Chapitre quatre, Quand le lion entre dans l'arène
***
Euridice s'étala de tout son long dans la poussière ; la mordant à pleines dents. Les grains de sable érosifs collèrent à sa peau poisseuse de sueur et le dispositif métallique incrusté dans sa poitrine heurta violemment son sternum. Elle toussa d'une voix rauque et enraillée, des larmes voilant soudain sa vision.
Malgré son souffle coupé et ses membres endoloris, elle se releva, prenant appui sur ses bras égratignés. Ses cheveux roux liés en une tresse stricte balayèrent le sol.
Elle se laissa une poignée de secondes pour reprendre une respiration plus régulière, paumes sur les cuisses, et se remit en garde.
En face de l'Algaël, son adversaire esquissa un pas incertain vers elle. Elle l'arrêta d'un signe sec de la main.
— Reste où tu es Tahis, je vais bien. On reprend.
L'elfe fronça les sourcils, mais ne dit rien. La belle rousse ne l'aurait, de toute façon, pas écouté.
C'est elle qui avait demandé ce combat. Et bien que l'Algaël fût une admirable combattante, elle ne faisait clairement pas le poids. Malgré ses réticences, Tahis avait accepté. Car dans le regard dur et distant qu'elle posait sur lui, il voyait qu'elle avait besoin de ça.
De s'oublier. De prouver.
De démontrer qu'elle était encore maîtresse de son corps et de ses choix. Qu'elle était encore digne d'être une Algaël. Digne de ses pairs. Libre.

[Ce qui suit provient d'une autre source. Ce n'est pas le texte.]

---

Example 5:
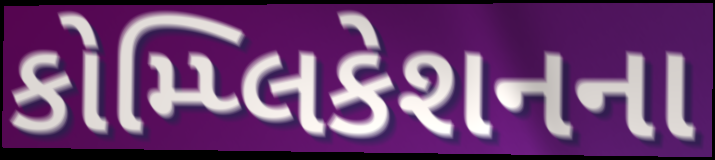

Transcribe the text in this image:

કોમ્પ્લિકેશનના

Et ni son lien forcé avec lui ni la magie d'entrave qui l'empêchait d'utiliser son don ni même les épais murs de la forteresse de Mhùron n'avaient d'importance.
Elle restait libre.
Il se mit en garde, jambes fléchies.
Les poings clos et remontés à hauteur de son visage, Euridice fit un pas chassé sur le côté. Cette fois, elle attendrait que son adversaire lance les hostilités. Tahis venait de la mettre au tapis en utilisant son propre élan pour la faire passer au-dessus de son épaule et lui faire mordre la poussière. Elle avait laissé sa colère et sa frustration prendre le dessus sur son sang-froid. On ne l'y reprendrait plus.
Ils s'entraînaient depuis une petite heure dans l'enceinte de l'une des cours d'entraînement du château. Le sable rouge qui recouvrait l'intégralité du sol, amortissait les chocs et absorbait le sang des blessés – ou des morts, sans le teinter. On avait ainsi, besoin de le changer moins régulièrement.

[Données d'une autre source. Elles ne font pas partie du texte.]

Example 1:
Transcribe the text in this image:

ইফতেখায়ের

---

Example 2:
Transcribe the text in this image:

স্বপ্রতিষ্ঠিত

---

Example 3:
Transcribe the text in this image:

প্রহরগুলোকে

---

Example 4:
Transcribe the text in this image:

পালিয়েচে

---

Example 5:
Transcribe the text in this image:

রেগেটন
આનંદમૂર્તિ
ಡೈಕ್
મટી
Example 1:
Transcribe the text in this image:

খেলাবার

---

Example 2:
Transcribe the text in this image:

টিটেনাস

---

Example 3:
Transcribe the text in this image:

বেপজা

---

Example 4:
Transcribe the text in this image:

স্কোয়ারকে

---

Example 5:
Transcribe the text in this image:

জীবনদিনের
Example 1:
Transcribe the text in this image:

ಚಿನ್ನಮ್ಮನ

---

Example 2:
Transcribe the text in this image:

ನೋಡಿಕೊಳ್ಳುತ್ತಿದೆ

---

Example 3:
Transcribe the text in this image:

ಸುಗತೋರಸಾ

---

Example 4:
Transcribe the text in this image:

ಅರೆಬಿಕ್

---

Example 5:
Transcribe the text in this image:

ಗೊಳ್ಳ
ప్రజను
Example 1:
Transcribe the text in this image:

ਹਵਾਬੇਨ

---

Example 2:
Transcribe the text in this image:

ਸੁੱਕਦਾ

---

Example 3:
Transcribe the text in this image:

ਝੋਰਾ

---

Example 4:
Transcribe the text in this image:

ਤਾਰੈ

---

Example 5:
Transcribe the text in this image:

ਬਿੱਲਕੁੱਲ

Invisible, enveloppé dans un astucieux sort d'invisibilité, Silla Mhùron observait la scène, un fin sourire flottant son visage intrigué.

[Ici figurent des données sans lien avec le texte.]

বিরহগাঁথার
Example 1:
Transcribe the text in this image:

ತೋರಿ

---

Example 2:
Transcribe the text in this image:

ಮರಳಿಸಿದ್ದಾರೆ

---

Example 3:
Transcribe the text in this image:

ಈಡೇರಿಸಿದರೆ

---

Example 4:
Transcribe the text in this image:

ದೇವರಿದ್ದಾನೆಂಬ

Depuis qu'il les avait délogés de leurs cellules, Mhùron laissait ses prisonniers « spéciaux » s'entraîner entre eux autant qu'ils le souhaitaient afin de les garder en bonne forme physique et mentale. De l'avis du roi Ombrien, un prisonnier frêle et souffreteux, parqué entre quatre murs gris, n'avait pas grand intérêt. Il préférait de loin que ses Gardiennes et leurs compagnons trouvent en ces combats amicaux un exutoire. Un ennemi bien traité était un allié en devenir. Ces petites joutes avaient aussi l'avantage de les garder occupés. Et celui dont l'esprit était occupé ne trouvait pas le temps de monter d'ingénieux plans afin de s'échapper. Il ne voulait pas que la clé du pouvoir de Misia Lo Gaï s'échappe. Et il savait pertinemment qu'Euridice en était capable.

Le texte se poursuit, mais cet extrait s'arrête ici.